The world’s largest online retailer spent late last year adjusting to a sharp slowdown in e-commerce growth as shoppers returned to pre-pandemic habits. Amazon delayed warehouse opening and halted hiring in its retail group. It widened the freeze for corporate employees of the company and then started making cuts.

JC has eliminated or reduced experimental and unprofitable businesses, including teams working on a telehealth service, delivery robots and children’s video-calling devices.

The Seattle-based company is also trying to align excess capacity with cooling demand. One effort involves trying to sell extra space on its cargo planes, according to people familiar with the matter.

Amazon, which started as an online bookstore, is shutting down parts of its business. But it continues to invest in its cloud-computing and advertising businesses, as well as video streaming.

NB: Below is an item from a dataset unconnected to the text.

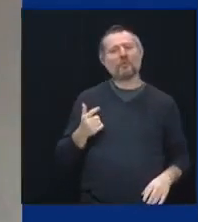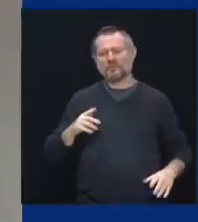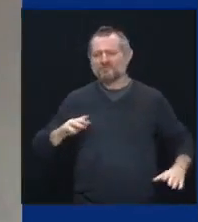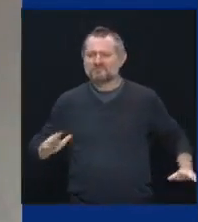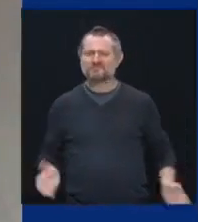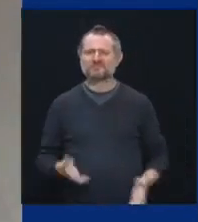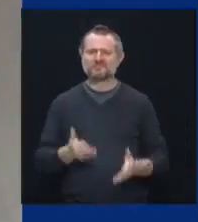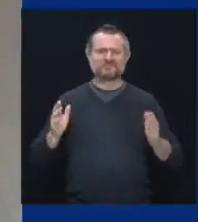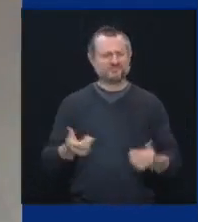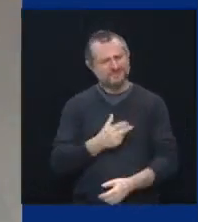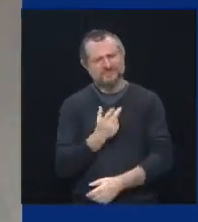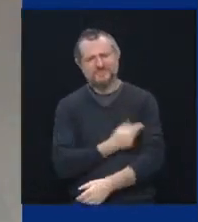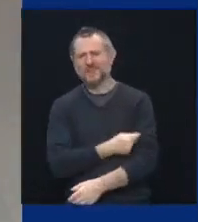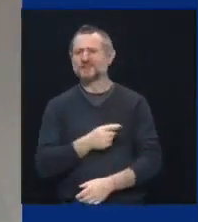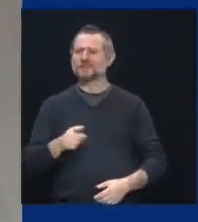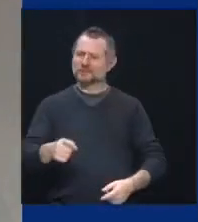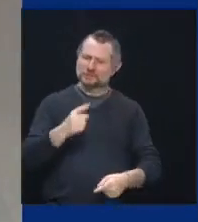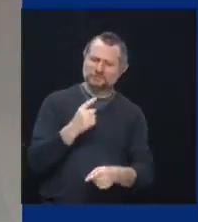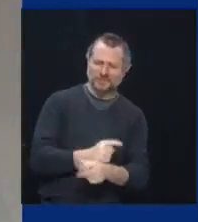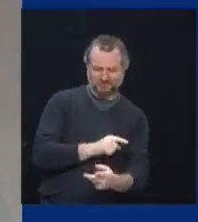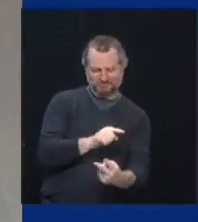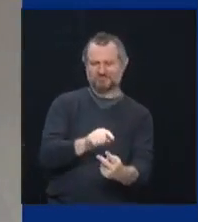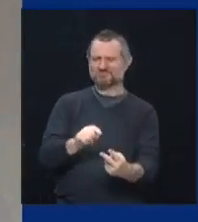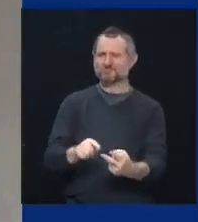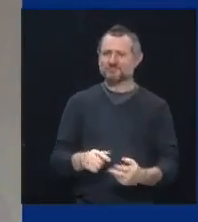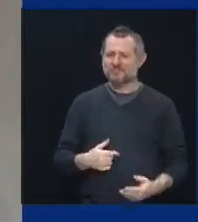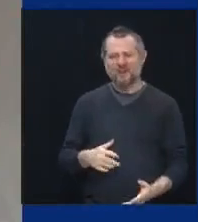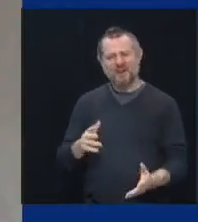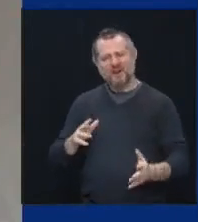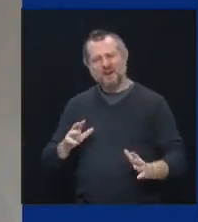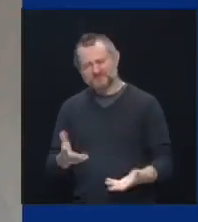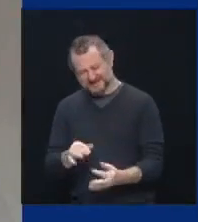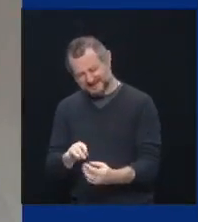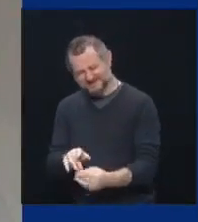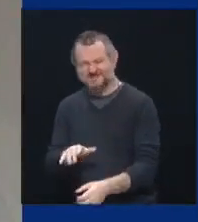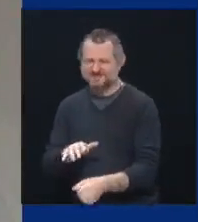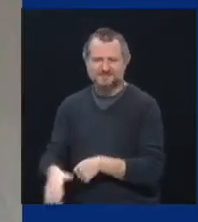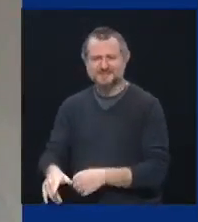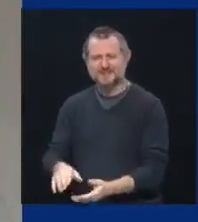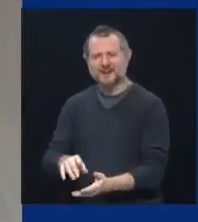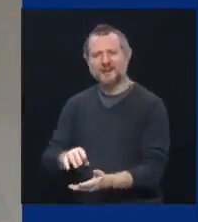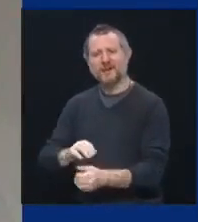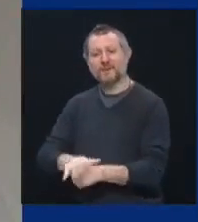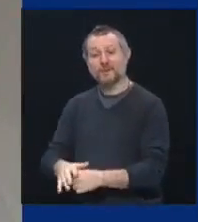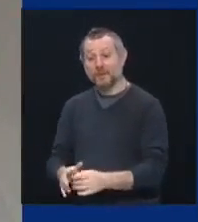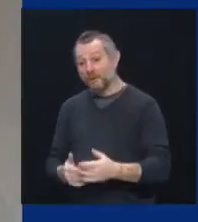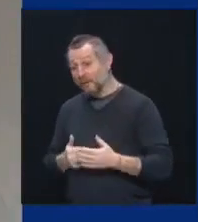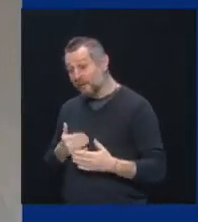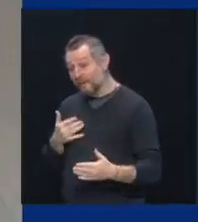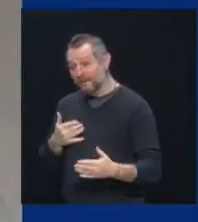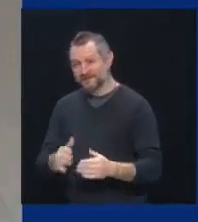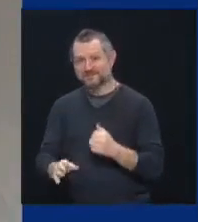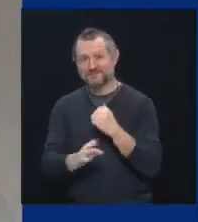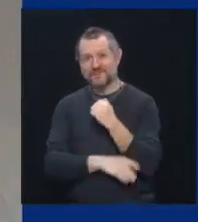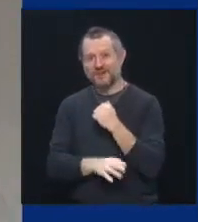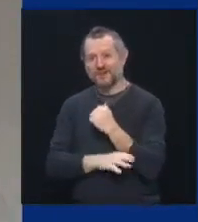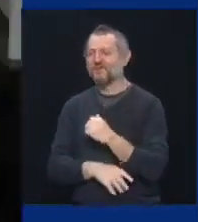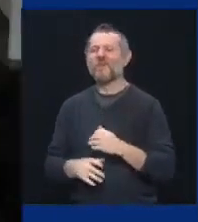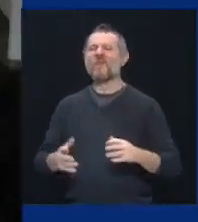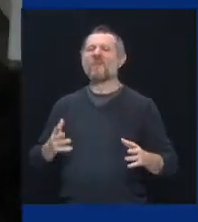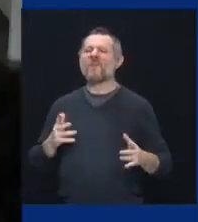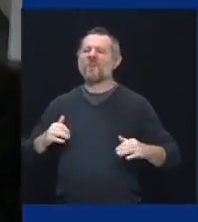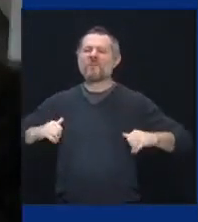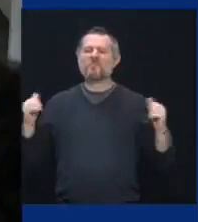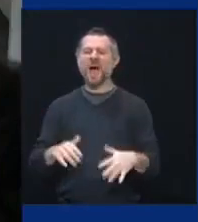things. And let's continue to battle those things. So by the end of the season, we can't have a full stadium for the World Series. Yeah.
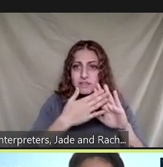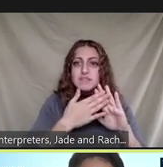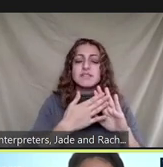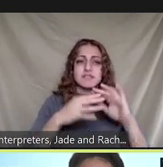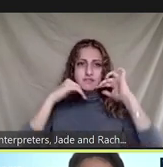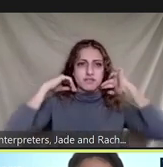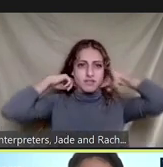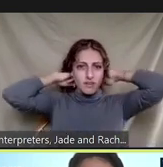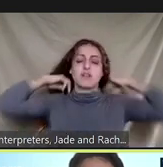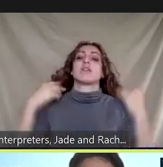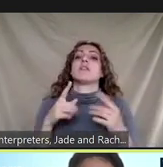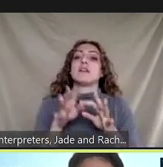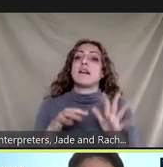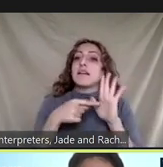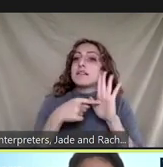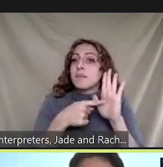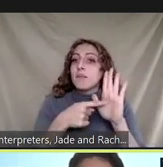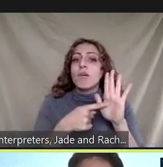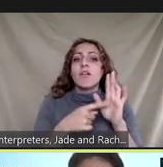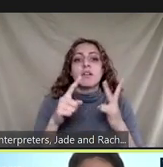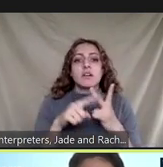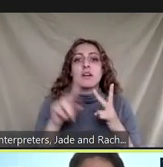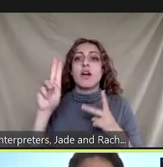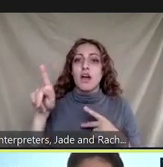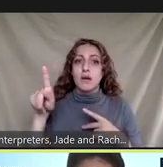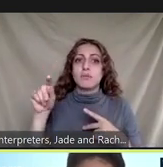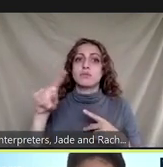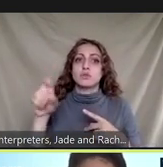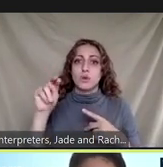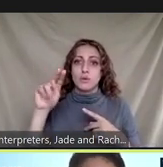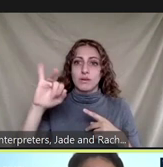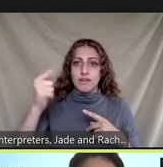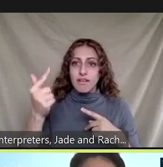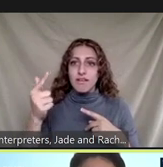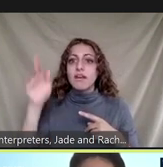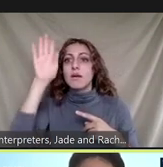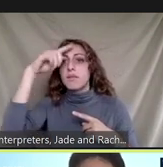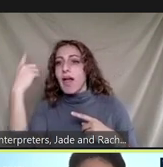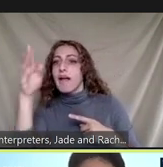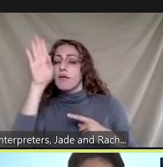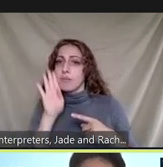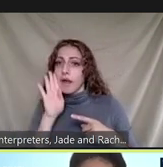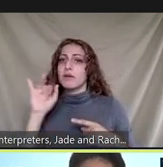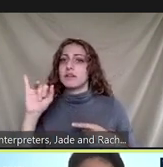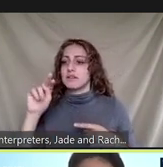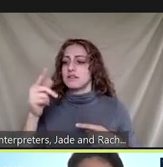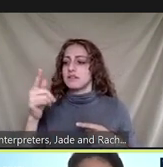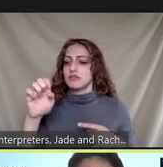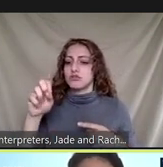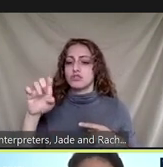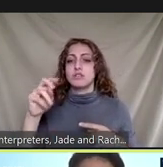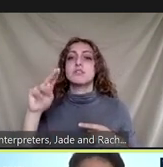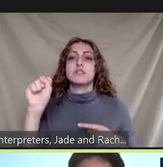these include uh up zoning in black brown and indigenous communities which leads to an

The first wave of cuts fell heavily on Amazon’s Devices and Services group, which makes the Alexa digital assistant and Echo smart speakers, among other products. The head of the group told Bloomberg last month that the unit totaled fewer than 2,000 layoffs, and that Amazon was committed to the voice assistant.

Buyouts were offered to some recruiters and employees in the company’s human resources group. JC told employees in November that further cuts would be made to its retail and HR teams in 2023.

In Wednesday’s memo, JC said the company would provide severance, transitional health benefits and job placement to affected workers. He also reprimanded an employee for leaking the news, an apparent reference to the Wall Street Journal report. He said the company plans to begin discussions on steps with affected employees on January 18.

“Long-standing companies go through different phases,” Jesse said. “They’re not in the expansion mode of the heavy ones every year.”